Update: On Tuesday, the parent of a second-grader at St. Andrew’s said she did not receive a waiver in the mail. She found the form on the school website and told the school she would not sign the waiver. She said she has not heard anything back from the school yet regarding a plan for all-distance learning. She said she knows of at least two other parents who are refusing to sign the waiver.

While not sending a separate form outright, Iolani tucked waiver language into its 73-page 2020-21 school reopening guide. “By sending their student to school on-campus,” one passage says, parents “assume the risk” that attendance could expose their children to others infected with COVID-19.

It also states parents waive the right to sue the school except for “gross negligence or willful or wanton conduct” by Iolani.

Kamehameha Schools has not asked parents to sign a COVID-19 waiver of liability, according to spokesman Darren Pai.

“Keeping our haumana (students), kumu (teachers) and campus communities safe is everyone’s responsibility and we have asked parents, students along with all faculty and employees to acknowledge that kuleana,” he said via email.

While Punahou is not specifically requiring families to sign waivers, families are expected to “uphold school community safety protocols and procedures and an acceptance of risk,” said spokesman Scott Osborn.

“This effort requires the cooperation of the entire school community,” he said.

Llewellyn Young, acting superintendent of Hawaii Catholic Schools, which counts 28 member schools comprising about 6,000 students, said it’s within each school’s discretion to use a waiver.

“We have told them the need to create very concrete, very explicit plans for preparations for reopening and sustaining the reopening through the pandemic,” he said.

Kaneohe Elementary School summer school teacher Jacque Yoshizumia helps a student during COVID-19 pandemic. June 12, 2020

Kaneohe Elementary School summer school teacher Jacque Yoshizumia helps a student during the COVID-19 pandemic. Public schools won’t be requiring waivers.

Cory Lum/Civil Beat

Because of their funding prowess and endowments, some private schools in Hawaii have far greater flexibility in their back-to-campus plans than public schools.
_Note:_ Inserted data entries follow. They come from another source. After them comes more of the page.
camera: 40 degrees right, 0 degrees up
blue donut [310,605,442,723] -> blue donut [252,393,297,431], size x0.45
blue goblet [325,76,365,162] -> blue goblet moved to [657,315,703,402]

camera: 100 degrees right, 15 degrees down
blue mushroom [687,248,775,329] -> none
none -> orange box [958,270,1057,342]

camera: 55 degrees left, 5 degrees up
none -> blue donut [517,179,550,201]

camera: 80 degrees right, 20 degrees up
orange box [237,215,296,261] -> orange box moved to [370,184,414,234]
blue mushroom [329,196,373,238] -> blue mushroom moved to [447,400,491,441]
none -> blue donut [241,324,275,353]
Punahou, for instance, has spent $3 million on health and technology upgrades and has a “pandemic response team” that developed its health guidelines.
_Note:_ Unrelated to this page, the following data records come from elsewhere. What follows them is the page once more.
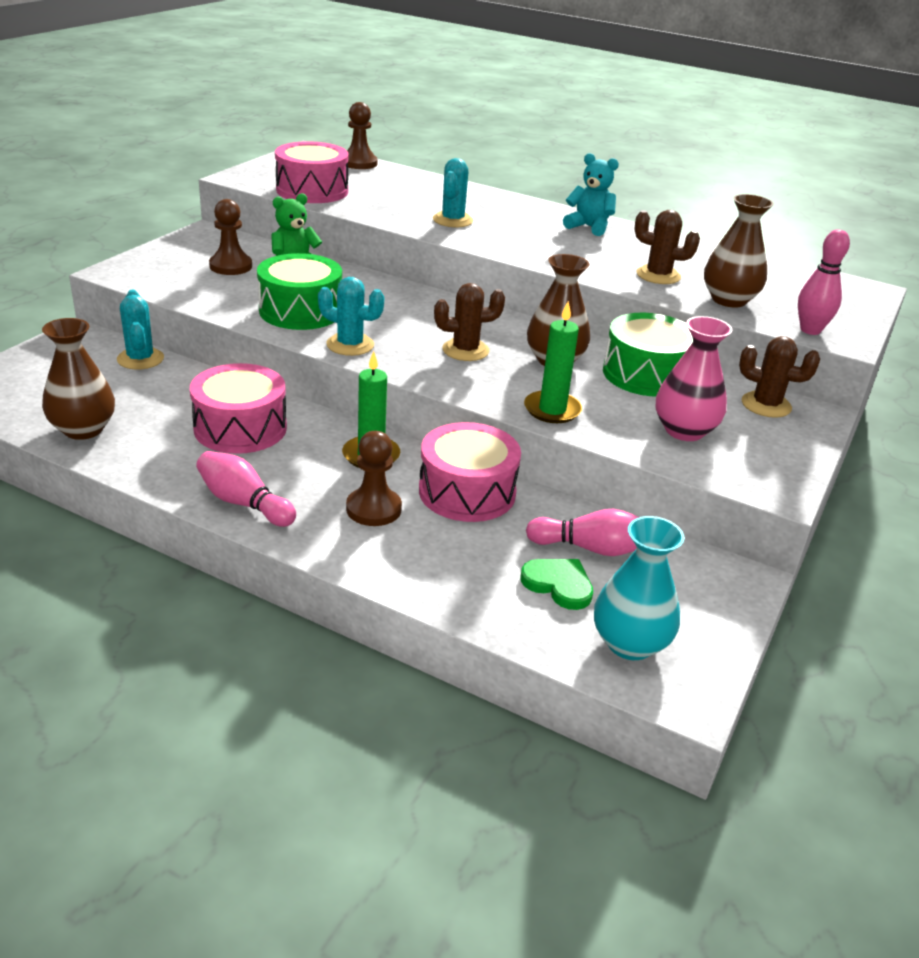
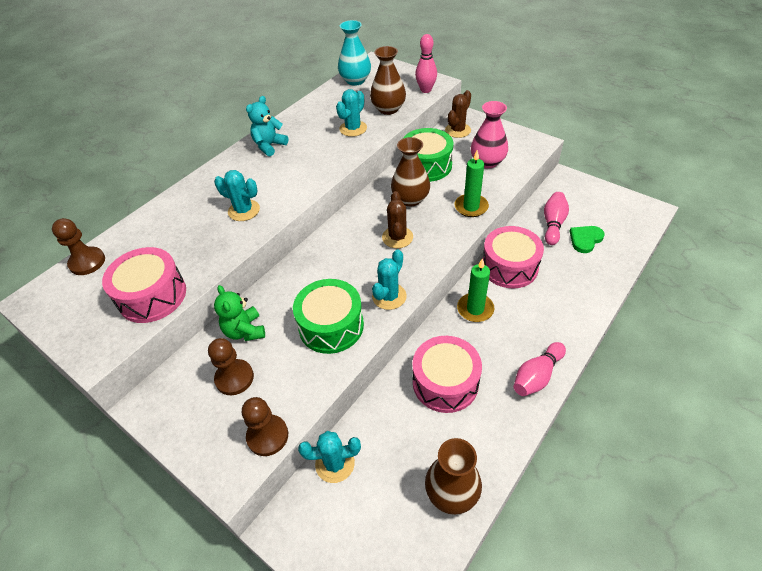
camera: 75 degrees left, 15 degrees up
brown pawn [346,431,402,526] -> brown pawn moved to [242,397,288,456]
turquoise vase [594,516,684,660] -> turquoise vase moved to [338,20,371,86]
brown cactus [634,210,700,284] -> turquoise cactus [336,89,367,137]

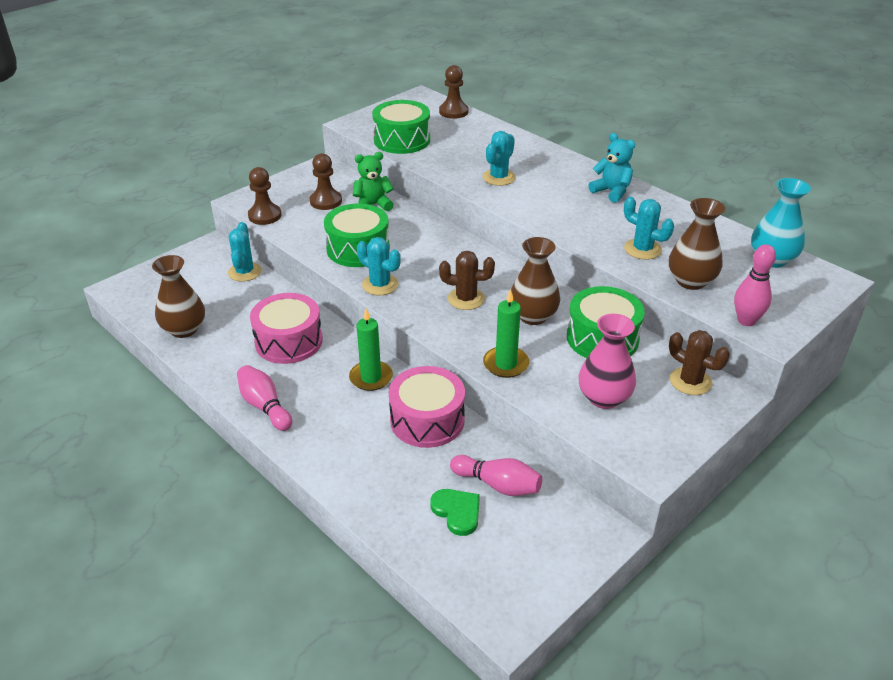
camera: 95 degrees right, 10 degrees down
pink drum [102,247,186,323] -> green drum [372,100,430,154]

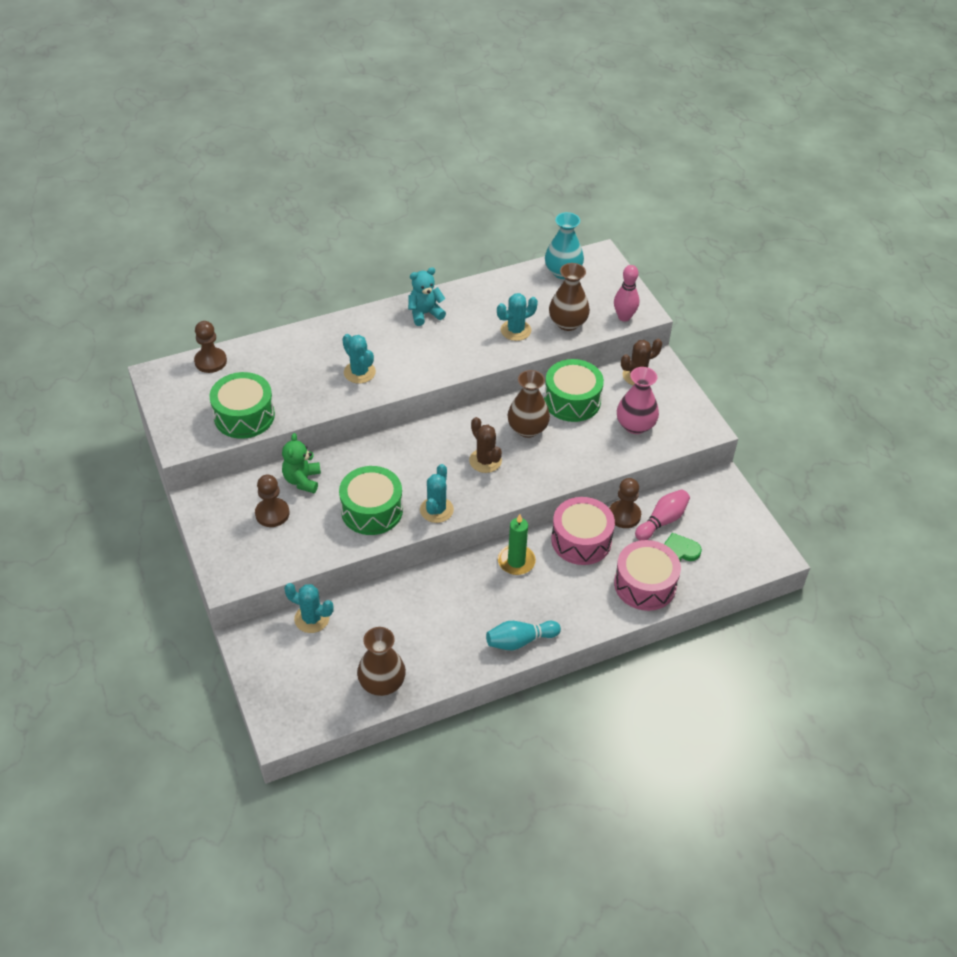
camera: 70 degrees left, 10 degrees up
pink bowling pin [237,365,292,431] -> turquoise bowling pin [486,621,561,650]
brown pawn [248,167,281,225] -> brown pawn moved to [609,478,641,528]
pink drum [250,293,323,364] -> pink drum moved to [614,540,681,611]
turquoise cactus [357,237,401,295] -> turquoise cactus turned 45 degrees counterclockwise [420,464,454,523]
brown cactus [439,251,495,310] -> brown cactus turned 60 degrees counterclockwise [469,417,502,473]
green candle [483,289,529,378] -> none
Private schools in Hawaii educate roughly 16% of all school-age children in the state, or about 37,000 kids spread throughout roughly 90 schools.

Hawaii public schools, meanwhile, are struggling to find enough funding to safely prepare classrooms or be able to provide all-distance learning for families who prefer that.
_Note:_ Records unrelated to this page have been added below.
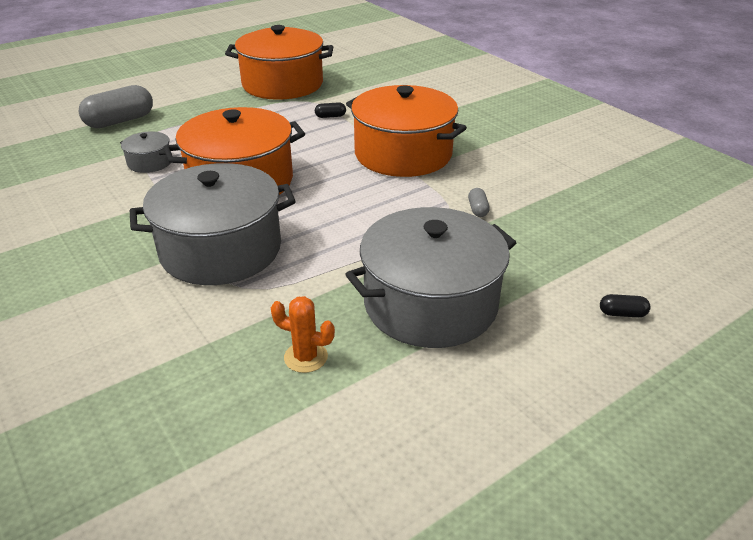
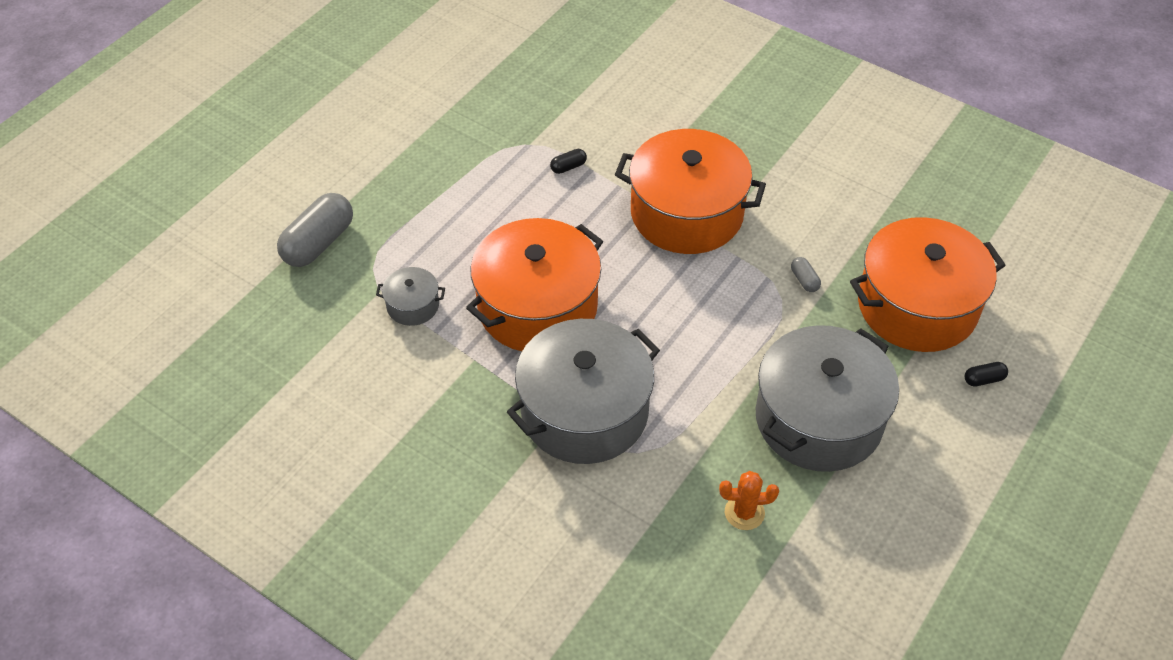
camera: 20 degrees left, 15 degrees up
orange pot [225,25,333,100] -> orange pot moved to [850,217,1006,352]

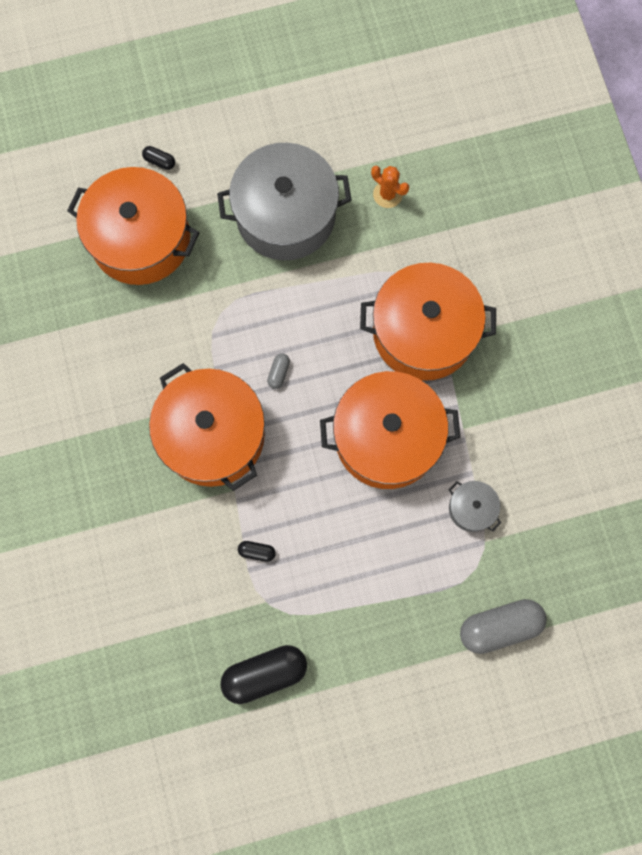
camera: 140 degrees left, 25 degrees up
grey pot [507,319,660,464] -> orange pot [360,263,496,381]
grey capsule [791,257,821,292] -> grey capsule moved to [267,353,290,389]
none -> black capsule [220,645,307,704]

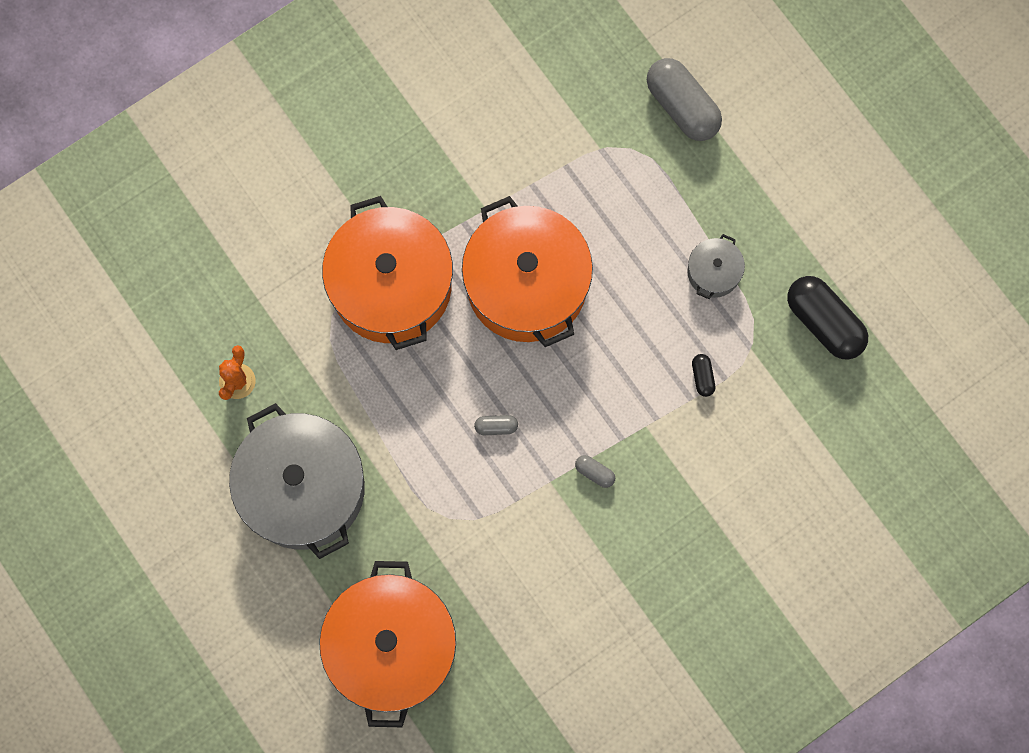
camera: 110 degrees left, 0 degrees up
black capsule [142,146,175,170] -> none
orange pot [149,363,265,491] -> grey capsule [575,455,615,488]
grey pot [449,481,501,532] -> grey pot moved to [687,234,745,299]

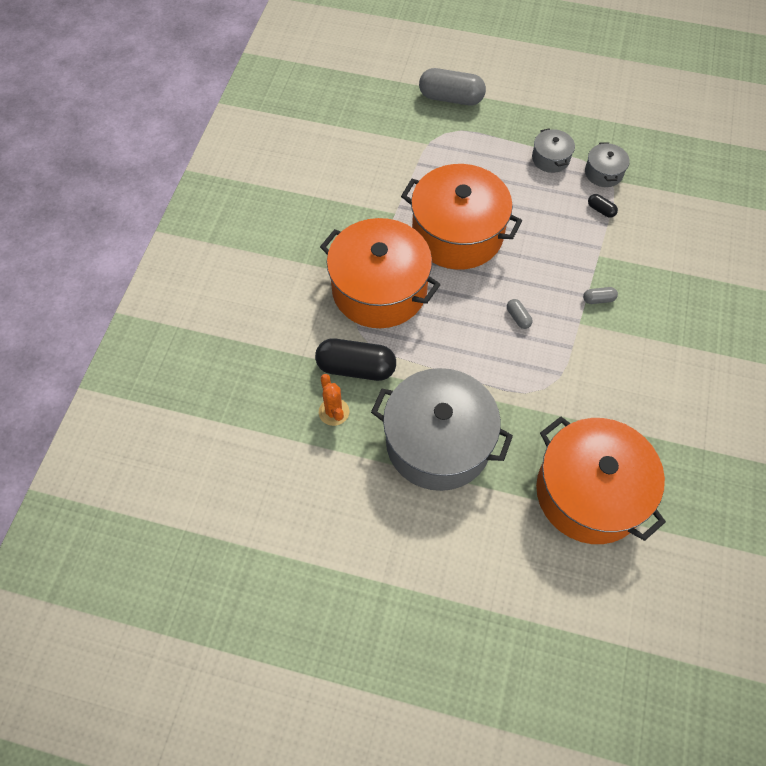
camera: 40 degrees left, 15 degrees down
grey capsule [474,415,518,435] -> grey capsule turned 75 degrees counterclockwise [507,299,533,329]
black capsule [787,276,868,360] -> black capsule moved to [315,338,396,381]
none -> grey pot [585,142,630,187]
The Hawaii Department of Education announced Friday that all public schools on Oahu would start with distance learning on Monday through at least Sept. 12.

Due to record, triple-digit positive coronavirus cases in Hawaii in recent days, some private schools on Oahu have already adjusted how the new academic year will begin.

Punahou, originally set to welcome students back on campus on Aug. 19, said it would start the year with all-distance learning and bring students back onto campus no earlier than Sept. 14.

Iolani School is also eyeing Sept. 14 as a target return date.

Kamehameha Schools, which was planning to see students back Monday, also switched to an all-distance model through at least Aug. 31, “in response to current conditions on Oahu,” said Pai.

While face masks, face shields, smaller class sizes, staggered pick-up and drop-offs for students and individually packaged grab-and-go meals are now de rigueur for schools’ back-to-campus preparations, there is only so much that can be done to contain the possible spread of the virus.

Since most school campuses shuttered in the middle of March, there has been no real litmus test yet of how consequential it could be to bring kids and staff back to a school building under one roof.

While many Hawaii schools welcomed children back for summer school, the programs served only as a partial simulation of a regular school environment since they hosted far fewer numbers of kids than expected on a regular school day.